Task details: In the highlights on European unit labor costs, what factor do the results find to play only a minor role?

Document segment:
= Beginning of Section =

CEPII, Recherche et Expertise sur l'economie mondiale
Do Unit Labor Costs Matter? A Decomposition Exercise on European Data


Sophie Piton

 Highlights :
  • Since the introduction of the Euro, unit labour costs increased by much faster in the periphery than in core countries. This paper asks why this happened. Is it the result of distortionary public spending, or the consequence of economic integration?
  • It builds a model of a small open economy with a tradable and a non-tradable sector. This model provides a decomposition of unit labour costs growth into various effects of economic integration (both trade and financial integration) and policy intervention.
  • Using a novel dataset, the contribution of each effect of economic integration and policy intervention are quantified for 12 countries of the Euro area from 1995 to 2014.
  • Results show that trade and financial integration is a significant driver of unit labor costs divergence. On the contrary, distortionary public spending plays a minor role.

= End of Section =

Data provided:
= Beginning of Section =

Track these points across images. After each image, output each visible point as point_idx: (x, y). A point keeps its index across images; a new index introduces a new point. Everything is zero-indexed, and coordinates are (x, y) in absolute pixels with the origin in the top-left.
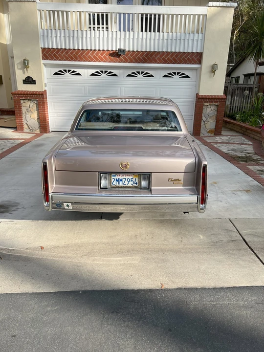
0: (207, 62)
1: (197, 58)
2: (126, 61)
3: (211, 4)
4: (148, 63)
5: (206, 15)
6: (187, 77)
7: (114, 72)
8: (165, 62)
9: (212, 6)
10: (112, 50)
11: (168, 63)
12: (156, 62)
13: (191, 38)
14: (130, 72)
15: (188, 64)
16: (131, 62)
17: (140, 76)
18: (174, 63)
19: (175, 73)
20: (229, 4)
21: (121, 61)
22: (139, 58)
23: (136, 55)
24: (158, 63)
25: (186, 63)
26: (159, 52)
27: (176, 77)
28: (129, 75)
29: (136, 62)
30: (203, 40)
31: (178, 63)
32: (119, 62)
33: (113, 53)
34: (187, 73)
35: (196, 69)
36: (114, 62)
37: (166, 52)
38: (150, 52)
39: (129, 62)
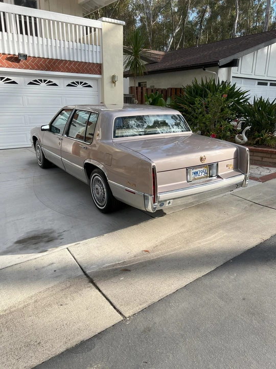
0: (107, 73)
1: (98, 68)
2: (27, 68)
3: (104, 19)
4: (52, 71)
5: (101, 29)
6: (90, 86)
7: (13, 79)
8: (69, 71)
9: (106, 22)
10: (9, 54)
11: (72, 72)
12: (59, 70)
13: (91, 49)
14: (31, 80)
15: (90, 74)
16: (33, 68)
17: (43, 84)
18: (77, 73)
19: (78, 82)
20: (119, 22)
21: (21, 67)
22: (41, 65)
23: (38, 62)
24: (62, 71)
25: (88, 72)
26: (62, 61)
27: (80, 86)
28: (31, 83)
29: (38, 69)
30: (101, 52)
31: (82, 73)
32: (19, 68)
33: (11, 58)
34: (89, 83)
35: (96, 79)
36: (13, 67)
37: (69, 61)
38: (52, 59)
39: (31, 69)
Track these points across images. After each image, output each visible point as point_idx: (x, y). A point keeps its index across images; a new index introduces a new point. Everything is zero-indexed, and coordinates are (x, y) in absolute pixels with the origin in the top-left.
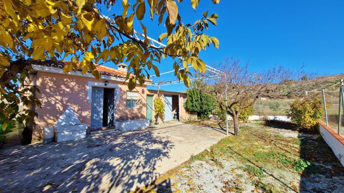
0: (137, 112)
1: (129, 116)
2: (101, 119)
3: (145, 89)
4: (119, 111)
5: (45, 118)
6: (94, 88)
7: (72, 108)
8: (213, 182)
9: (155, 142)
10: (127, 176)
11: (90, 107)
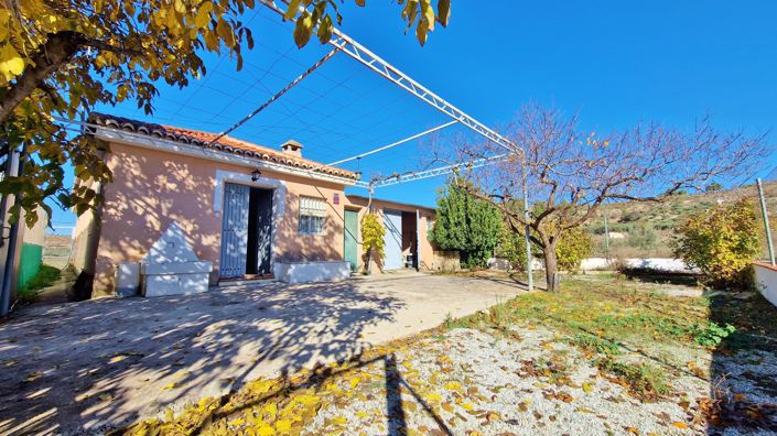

= End of Section =

Your response: Distortionary public spending.